Opinion / Zhu Ping

Pentagon's PLA report waste of money

By Zhu Ping ( Updated: 2014-06-06 13:41

Isn't it a big waste of US tax payers' money that every year the Pentagon submits a similar report about the Chinese military to Congress?

On Thursday, the US Defense Department said in the annual report that China continues to modernize and improve its military capabilities, and is also preparing for contingencies in the South and East China seas, where China has increasingly tense territorial disputes with some neighbors.

Barely bringing anything new compared with previous reports, the 96-page report just trumped up the clichés of “China military threat theory”. It said Chinese military spending exceeded $145 billion last year as it advanced a program modernizing an arsenal of drones, warships, jets, missiles and cyber weapons, higher than the official figure of $119.5 billion.   

Pentagon's PLA report waste of money
China Military Watch

It's really hard for Uncle Sam to change the habit of lecturing others. Being the largest military power, the US spends far more than any other country, including China, on defense and security. The US' defense budget soared from $287 billion in 2001 to $600.4 billion last year.

Despite being fully aware of the huge gap between the two militaries, the military big brother insisted on accusing China of flexing its muscles. The reason is clear: the US government still bears the arduous task of budget cuts as the debt ceiling crisis is lingering in the shadows.

Therefore the Pentagon and the arms dealers have to secure budget and arms orders with the excuse of another “simulated rival” after the Iraq and Afghanistan wars end. That's why Uncle Sam meddles in the waters of the East and South China seas under the banner of “navigation freedom”, even though it's not a disputing party. It needs to create and maintain a certain degree of tension in the region, which is not only part of its strategy to keep a rising China in check, but also to guarantee interests of US big arms dealers.

Early this year, saying there is no longer need for a force to fight two wars, US Defense Secretary Chuck Hagel proposed shrinking the US military's size down to pre-World War II levels to reduce spending without losing its worldwide presence. But the budget still vowed to secure money for crucial programs such as cyber warfare, a key to modern warfare.

All of these made it even more ridiculous when the annual Pentagon report renewed warnings about China's “offensive cyber capabilities”, days after the US “charged” five Chinese military officers of cyber intrusion. The US' hypocrisy was fully exposed that it tried to justify its global surveillance on one hand and condemn others' cyber hacking as illegal on the other.
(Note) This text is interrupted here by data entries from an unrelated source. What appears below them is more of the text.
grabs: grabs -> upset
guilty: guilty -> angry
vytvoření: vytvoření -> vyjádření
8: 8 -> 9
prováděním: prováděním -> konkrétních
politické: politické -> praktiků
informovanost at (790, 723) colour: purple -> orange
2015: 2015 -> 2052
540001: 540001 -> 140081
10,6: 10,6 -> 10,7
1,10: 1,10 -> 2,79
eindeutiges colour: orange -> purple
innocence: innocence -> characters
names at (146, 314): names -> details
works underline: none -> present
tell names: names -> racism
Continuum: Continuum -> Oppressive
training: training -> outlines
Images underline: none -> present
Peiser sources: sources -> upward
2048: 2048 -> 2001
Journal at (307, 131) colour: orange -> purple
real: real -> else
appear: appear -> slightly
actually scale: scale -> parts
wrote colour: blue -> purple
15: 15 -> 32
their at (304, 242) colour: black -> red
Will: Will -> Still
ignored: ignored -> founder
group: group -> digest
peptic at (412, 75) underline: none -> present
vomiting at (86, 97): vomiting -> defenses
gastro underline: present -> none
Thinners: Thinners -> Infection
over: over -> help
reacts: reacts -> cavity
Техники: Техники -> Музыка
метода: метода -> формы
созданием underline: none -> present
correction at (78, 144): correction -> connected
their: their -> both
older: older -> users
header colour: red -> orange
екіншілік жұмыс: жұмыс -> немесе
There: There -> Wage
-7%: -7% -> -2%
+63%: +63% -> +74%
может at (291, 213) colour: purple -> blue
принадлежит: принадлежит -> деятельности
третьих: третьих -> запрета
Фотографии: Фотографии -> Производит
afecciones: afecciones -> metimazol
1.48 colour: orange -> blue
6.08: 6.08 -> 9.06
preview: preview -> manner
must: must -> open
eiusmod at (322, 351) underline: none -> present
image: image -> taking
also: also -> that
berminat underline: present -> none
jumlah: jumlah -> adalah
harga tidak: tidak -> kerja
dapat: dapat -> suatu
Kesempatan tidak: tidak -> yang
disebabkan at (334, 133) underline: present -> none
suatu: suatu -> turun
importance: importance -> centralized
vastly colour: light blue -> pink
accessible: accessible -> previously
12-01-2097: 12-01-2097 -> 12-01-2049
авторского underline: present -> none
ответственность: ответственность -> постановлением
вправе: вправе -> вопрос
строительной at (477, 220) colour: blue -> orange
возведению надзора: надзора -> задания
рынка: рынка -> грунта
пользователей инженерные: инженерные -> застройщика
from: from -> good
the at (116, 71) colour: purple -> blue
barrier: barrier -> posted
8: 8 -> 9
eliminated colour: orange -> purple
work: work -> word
Similarly on the drone programs, the US may steal a horse while China may not look over a hedge. The Pentagon report highlighted the test of PLA's new stealth drone Lijian in November last year, after four years in development. Previously the Pentagon had cautioned China's push "combines unlimited resources with technological awareness that might allow China to match or even outpace US spending on unmanned systems in the future."